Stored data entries
# # #

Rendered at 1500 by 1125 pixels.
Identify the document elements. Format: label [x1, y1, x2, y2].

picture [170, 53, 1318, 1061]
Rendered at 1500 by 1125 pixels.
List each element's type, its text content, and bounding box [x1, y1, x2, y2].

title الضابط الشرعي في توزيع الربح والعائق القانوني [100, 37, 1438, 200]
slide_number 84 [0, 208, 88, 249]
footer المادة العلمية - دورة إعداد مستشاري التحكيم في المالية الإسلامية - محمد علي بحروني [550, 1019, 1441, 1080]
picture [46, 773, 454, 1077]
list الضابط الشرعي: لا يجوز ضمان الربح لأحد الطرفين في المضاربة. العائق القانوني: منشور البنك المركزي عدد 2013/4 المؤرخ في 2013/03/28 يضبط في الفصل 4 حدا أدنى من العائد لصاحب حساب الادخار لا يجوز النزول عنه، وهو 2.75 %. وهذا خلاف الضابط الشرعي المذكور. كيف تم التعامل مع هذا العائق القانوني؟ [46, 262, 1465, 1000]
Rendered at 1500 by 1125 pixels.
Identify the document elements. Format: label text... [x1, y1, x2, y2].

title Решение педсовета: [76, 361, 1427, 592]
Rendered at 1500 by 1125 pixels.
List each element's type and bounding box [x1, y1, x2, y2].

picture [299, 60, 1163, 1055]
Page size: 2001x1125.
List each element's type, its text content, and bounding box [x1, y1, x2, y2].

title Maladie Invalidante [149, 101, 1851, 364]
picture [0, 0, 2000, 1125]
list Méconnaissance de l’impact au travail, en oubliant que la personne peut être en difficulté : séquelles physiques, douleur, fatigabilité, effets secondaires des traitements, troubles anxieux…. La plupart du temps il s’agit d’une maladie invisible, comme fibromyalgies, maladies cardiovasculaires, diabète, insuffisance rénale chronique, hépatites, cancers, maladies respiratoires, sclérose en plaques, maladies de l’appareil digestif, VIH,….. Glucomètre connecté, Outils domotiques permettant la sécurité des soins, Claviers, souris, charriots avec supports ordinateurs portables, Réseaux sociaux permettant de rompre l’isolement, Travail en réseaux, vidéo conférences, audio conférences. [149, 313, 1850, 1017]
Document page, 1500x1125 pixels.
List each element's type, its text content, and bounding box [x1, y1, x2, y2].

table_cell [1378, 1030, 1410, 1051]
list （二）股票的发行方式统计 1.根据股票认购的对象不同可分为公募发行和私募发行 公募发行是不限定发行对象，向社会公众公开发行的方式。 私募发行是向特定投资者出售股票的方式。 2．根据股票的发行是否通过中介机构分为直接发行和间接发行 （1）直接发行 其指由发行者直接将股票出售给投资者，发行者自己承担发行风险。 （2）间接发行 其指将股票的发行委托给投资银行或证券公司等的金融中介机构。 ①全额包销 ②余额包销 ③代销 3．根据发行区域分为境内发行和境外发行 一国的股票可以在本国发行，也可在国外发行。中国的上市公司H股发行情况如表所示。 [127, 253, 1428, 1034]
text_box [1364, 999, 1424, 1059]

# # #

= What the task requires =
Repeat word for word the lines running from the line containing "Document page, 1500x1125 pixels." to the end of the entries above, inclusive.

= Response to the exercise =
Document page, 1500x1125 pixels.
List each element's type, its text content, and bounding box [x1, y1, x2, y2].

table_cell [1378, 1030, 1410, 1051]
list （二）股票的发行方式统计 1.根据股票认购的对象不同可分为公募发行和私募发行 公募发行是不限定发行对象，向社会公众公开发行的方式。 私募发行是向特定投资者出售股票的方式。 2．根据股票的发行是否通过中介机构分为直接发行和间接发行 （1）直接发行 其指由发行者直接将股票出售给投资者，发行者自己承担发行风险。 （2）间接发行 其指将股票的发行委托给投资银行或证券公司等的金融中介机构。 ①全额包销 ②余额包销 ③代销 3．根据发行区域分为境内发行和境外发行 一国的股票可以在本国发行，也可在国外发行。中国的上市公司H股发行情况如表所示。 [127, 253, 1428, 1034]
text_box [1364, 999, 1424, 1059]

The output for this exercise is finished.